Boeing CEO: We're Going to Beat Elon Musk to Mars
Boeing CEO Dennis Muilenburg made a bold claim about his company’s chances to put a human on Mars before Elon Musk, who has high-profile plans of his own with SpaceX.
On CNBC Thursday morning, host Jim Cramer asked Muilenburg whether he or Musk would “get a man on Mars first.”
“Eventually we’re going to go to Mars and I firmly believe the first person that sets foot on Mars will get there on a Boeing rocket,” Muilenburg responded.
Ahead of that statement, he briefly outlined the buildup to Boeing’s Mars mission.
“We’re working on that next generation rocket right now with our NASA customers called ‘Space Launch System,'” Muilenburg said. “This is a rocket that’s about 36 stories tall, we’re in the final assembly right now, down near New Orleans. And we’re going to take a first test flight in 2019 and we’re going to do a slingshot mission around the moon.”

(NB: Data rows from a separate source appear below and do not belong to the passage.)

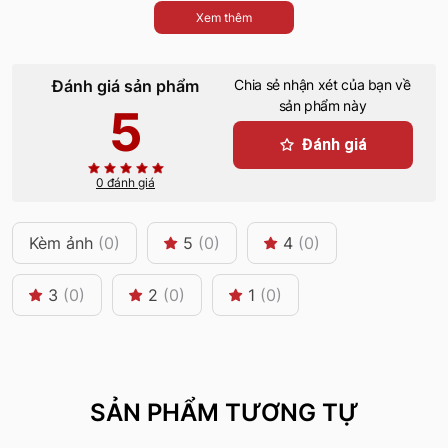
Xem thêm
Đánh giá sản phẩm
Chia sẻ nhận xét của bạn về
sản phẩm này
5
Đánh giá
0 đánh giá
Kèm ảnh
(0)
5
(0)
4
(0)
3
(0)
2
(0)
1
(0)
SẢN PHẨM TƯƠNG TỰ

This is not the first time Muilenburg has challenged Musk’s plans to initiate human travel to Mars. At a tech conference last year in Chicago, Muilenburg echoed a nearly identical sentiment. “I’m convinced that the first person to step foot on Mars will arrive there riding on a Boeing rocket,” he said, according to Bloomberg.
In recent years, Musk has generally been recognized as the face of mankind’s goal to colonize Mars due to his celebrity status. He presented an update on his Mars plan as recently as September in a speech at the International Astronautical Congress called “Making Life Multiplanetary.” According to Musk, SpaceX could begin its mission to Mars by 2022.
“I can’t think of anything more exciting than going out there and being among the stars,” Musk said at the time.